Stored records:
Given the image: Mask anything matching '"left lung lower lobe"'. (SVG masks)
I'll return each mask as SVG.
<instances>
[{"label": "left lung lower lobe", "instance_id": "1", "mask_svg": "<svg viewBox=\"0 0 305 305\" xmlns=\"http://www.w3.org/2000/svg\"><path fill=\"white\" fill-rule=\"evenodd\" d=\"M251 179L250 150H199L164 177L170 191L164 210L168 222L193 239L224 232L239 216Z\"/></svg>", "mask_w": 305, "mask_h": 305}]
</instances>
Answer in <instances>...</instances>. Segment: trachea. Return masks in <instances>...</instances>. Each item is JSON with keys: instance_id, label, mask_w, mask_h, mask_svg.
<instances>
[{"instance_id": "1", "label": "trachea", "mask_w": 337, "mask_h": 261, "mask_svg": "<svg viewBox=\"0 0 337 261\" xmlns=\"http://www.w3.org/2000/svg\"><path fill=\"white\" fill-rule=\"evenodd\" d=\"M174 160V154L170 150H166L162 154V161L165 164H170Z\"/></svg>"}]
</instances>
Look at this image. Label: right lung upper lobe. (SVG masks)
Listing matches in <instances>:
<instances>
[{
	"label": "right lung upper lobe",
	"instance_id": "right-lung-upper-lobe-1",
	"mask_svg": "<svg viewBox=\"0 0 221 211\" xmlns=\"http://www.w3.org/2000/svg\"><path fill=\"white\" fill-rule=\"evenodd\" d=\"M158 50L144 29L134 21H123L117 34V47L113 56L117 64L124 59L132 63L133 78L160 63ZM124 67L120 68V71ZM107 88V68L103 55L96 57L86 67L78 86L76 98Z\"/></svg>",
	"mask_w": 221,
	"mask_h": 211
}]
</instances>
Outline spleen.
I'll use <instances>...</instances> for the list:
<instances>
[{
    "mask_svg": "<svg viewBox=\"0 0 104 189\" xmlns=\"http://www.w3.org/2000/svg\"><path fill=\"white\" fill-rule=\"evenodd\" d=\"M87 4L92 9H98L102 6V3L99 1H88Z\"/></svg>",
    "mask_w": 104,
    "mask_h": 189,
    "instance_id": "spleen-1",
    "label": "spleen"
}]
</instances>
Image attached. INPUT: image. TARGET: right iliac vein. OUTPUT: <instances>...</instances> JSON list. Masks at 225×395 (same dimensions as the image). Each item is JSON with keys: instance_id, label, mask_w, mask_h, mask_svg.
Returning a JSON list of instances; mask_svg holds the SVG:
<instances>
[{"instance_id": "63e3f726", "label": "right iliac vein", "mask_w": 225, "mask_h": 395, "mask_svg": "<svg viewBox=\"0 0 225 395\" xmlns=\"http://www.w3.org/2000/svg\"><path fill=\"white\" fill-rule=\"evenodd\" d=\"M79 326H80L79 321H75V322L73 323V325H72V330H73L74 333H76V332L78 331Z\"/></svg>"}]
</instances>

==

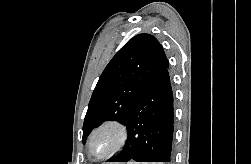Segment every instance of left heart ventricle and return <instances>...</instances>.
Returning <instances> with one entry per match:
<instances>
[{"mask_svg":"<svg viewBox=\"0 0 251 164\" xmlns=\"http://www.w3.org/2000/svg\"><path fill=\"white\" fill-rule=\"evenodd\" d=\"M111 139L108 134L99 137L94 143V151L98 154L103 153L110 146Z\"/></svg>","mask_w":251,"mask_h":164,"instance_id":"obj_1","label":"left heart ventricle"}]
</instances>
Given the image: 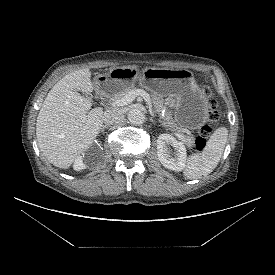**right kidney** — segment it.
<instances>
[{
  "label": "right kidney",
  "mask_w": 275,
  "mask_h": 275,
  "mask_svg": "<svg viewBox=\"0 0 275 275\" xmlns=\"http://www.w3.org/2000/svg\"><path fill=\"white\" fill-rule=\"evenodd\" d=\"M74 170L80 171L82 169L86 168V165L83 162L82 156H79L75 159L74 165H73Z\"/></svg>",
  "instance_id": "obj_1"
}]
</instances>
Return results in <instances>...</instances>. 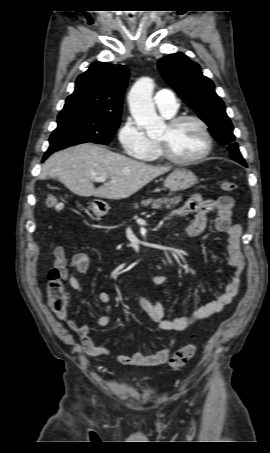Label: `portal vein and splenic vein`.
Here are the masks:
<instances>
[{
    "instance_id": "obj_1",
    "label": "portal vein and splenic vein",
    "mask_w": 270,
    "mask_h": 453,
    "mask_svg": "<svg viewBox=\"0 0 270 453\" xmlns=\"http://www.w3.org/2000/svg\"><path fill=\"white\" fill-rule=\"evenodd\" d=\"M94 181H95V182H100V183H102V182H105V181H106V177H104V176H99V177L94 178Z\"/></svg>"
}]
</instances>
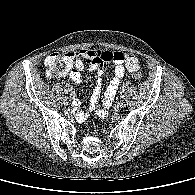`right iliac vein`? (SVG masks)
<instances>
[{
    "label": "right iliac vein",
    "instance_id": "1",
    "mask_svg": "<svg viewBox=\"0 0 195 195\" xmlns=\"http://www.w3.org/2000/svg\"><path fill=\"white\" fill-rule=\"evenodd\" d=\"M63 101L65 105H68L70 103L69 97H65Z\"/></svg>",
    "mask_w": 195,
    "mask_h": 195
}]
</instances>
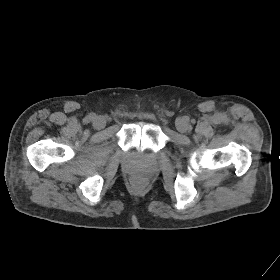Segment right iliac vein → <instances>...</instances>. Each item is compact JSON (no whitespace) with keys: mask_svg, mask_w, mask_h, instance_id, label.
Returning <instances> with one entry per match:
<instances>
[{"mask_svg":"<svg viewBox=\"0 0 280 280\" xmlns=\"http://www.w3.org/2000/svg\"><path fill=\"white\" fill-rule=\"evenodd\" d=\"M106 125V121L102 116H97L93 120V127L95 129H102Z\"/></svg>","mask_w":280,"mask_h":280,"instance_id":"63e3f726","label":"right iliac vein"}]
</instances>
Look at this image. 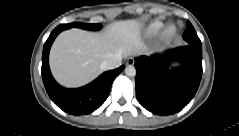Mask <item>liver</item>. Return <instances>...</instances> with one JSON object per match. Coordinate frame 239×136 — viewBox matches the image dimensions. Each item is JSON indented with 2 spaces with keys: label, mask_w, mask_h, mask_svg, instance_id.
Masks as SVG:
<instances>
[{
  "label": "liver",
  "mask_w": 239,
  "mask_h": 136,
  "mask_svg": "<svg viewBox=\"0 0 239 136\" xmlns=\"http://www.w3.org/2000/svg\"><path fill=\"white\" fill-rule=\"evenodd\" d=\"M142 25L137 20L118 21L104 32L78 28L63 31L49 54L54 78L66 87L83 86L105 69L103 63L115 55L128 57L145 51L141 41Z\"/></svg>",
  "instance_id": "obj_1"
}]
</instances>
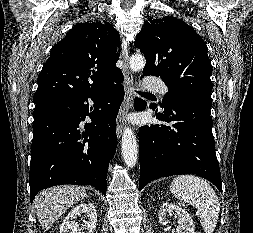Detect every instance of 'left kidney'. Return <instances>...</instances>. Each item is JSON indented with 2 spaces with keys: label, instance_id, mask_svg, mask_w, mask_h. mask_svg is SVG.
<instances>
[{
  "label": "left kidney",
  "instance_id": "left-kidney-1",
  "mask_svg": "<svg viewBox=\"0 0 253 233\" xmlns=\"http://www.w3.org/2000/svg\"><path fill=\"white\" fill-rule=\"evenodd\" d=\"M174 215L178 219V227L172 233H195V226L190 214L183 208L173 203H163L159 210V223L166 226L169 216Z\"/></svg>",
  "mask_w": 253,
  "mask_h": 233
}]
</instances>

Job - Collect every line above that contains the string "upper".

Result below -
Look at this image. Label: right lung upper lobe. (SVG masks)
	"label": "right lung upper lobe",
	"instance_id": "right-lung-upper-lobe-1",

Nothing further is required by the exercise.